OpenDoPE and XPath 2.0/3.0
January 3rd, 2019 by JasonDocx4j generally uses Apache XPath (org.apache.xpath), from the Xalan 2.7.2 jar. (docx4j uses Xalan plus Xalan-specific extension functions for XSLT in various places including HTML export and OpenDoPE processing).
There are 2 main places where docx4j uses XPath:
- JaxbXmlPartXPathAware contains method getJAXBNodesViaXPath, which – thanks to JAXB’s concept of a binder – you can use to select objects (say P objects) in your MainDocumentPart
- OpenDoPE content control data binding: XPath is central to content control data binding (binding document content to XML data via XPath).
XPath 2.0 became a W3C Rec in 2007; XPath 3.0 became a W3C Rec in 2014.
Sadly, Apache XPath has languished at XPath 1.0 level: https://intellectualcramps.wordpress.com/2009/01/12/xerces-getting-xpath-2-0-support/ and http://apache-xml-project.6118.n7.nabble.com/XSLT-2-0-td20898.html
Saxon, in contrast, has supported XPath 2.0 for ages, and also supports 3.1.
In docx4j 6.1.0 we made it easy for you to try Saxon for case 1 (JaxbXmlPartXPathAware getJAXBNodesViaXPath):
Step 1: add Saxon to your classpath, for example (Maven):
<dependency> <groupId>net.sf.saxon</groupId> <artifactId>Saxon-HE</artifactId> <version>9.9.0-2</version> </dependency>
Step 2: add the following early in your code:
XPathFactoryUtil.setxPathFactory(new net.sf.saxon.xpath.XPathFactoryImpl())
In docx4j 6.1.0, this only affects case 1. OpenDoPE content control data binding would still use Apache XPath.
In docx4j 8.0.0, Saxon would also be used for OpenDoPE content control data binding.
An example: date comparison
You can add an OpenDoPE conditional content control, in which the content is inserted only if XPath “xs:date(/invoice/date) > xs:date(‘2018-12-31’)” is true. (date comparison is harder in XPath 1.0: https://stackoverflow.com/questions/4347320/xpath-dates-comparison )
For this to work, you need the prefix mapping xmlns:xs=’http://www.w3.org/2001/XMLSchema’, so your XPath in the OpenDoPE XPaths path would look something like:
<xpath id="dateGt"> <dataBinding xpath="xs:date(/invoice/date) &gt; xs:date('2018-12-31')" prefixMappings="xmlns:xs='http://www.w3.org/2001/XMLSchema'" storeItemID="{8B049945-9DFE-4726-9DE9-CF5691E53858}"/> </xpath>
(for now, you need to manually edit the zipped docx to add that; I’ll update the authoring tools to do it in due course)

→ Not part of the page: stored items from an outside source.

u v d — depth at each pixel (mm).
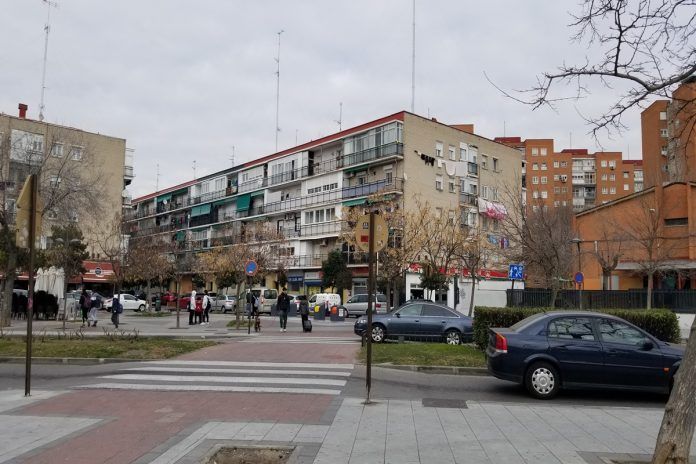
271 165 63812
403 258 31469
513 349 10344
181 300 53188
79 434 7055
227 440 6758
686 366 5211
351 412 8484
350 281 48438
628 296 26688
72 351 15047
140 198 95250
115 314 27062
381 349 15586
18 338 17859
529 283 40000
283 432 7184
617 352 10133
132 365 13617
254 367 13234
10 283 27734
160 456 6074
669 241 33062
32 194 9992
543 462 5977
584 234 37844
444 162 50625
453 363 13594
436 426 7652
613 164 104438
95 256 51281
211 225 73312
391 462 5910
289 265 54688
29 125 45531
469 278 43406
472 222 52000
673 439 5133
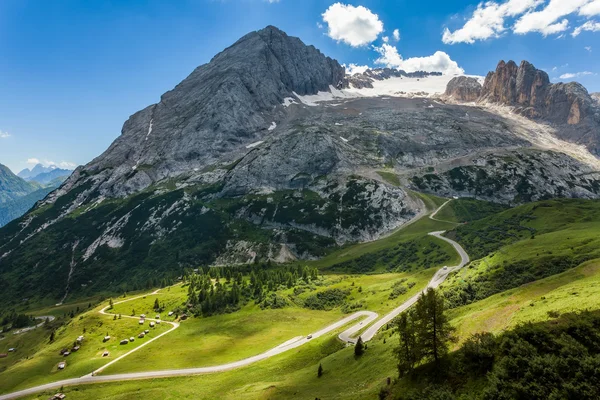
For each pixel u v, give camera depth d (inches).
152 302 7268.7
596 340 1459.2
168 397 3538.4
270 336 5221.5
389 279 6835.6
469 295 4023.1
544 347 1486.2
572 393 1266.0
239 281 7603.4
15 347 7249.0
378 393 1955.0
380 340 3191.4
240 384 3602.4
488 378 1457.9
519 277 4099.4
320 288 7032.5
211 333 5600.4
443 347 1849.2
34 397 4010.8
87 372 4539.9
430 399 1562.5
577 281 2687.0
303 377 3100.4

You can try this example right away:
- get a docx4j 8.0 nightly: https://docx4java.org/docx4j/docx4j-8.0.0-SNAPSHOT-20190102.jar
- add Saxon (as above)
- bind invoice_Saxon_XPath2.docx from https://github.com/plutext/docx4j/blob/VERSION_8_0_0/sample-docs/word/databinding/invoice_Saxon_XPath2.docx using ContentControlBindingExtensions.java
Try changing the date in invoice-data.xml to say, 2018-01-15, then observe the affect on the output docx.
Just to re-iterate, you need Saxon for this to work. Xalan’s XPath will cause an exception.
org.eclipse.wst.xml.xpath2.processor is an interesting possible alternative, but it is not in Maven Central, not as well-known as Saxon, and possibly not so easy to get support?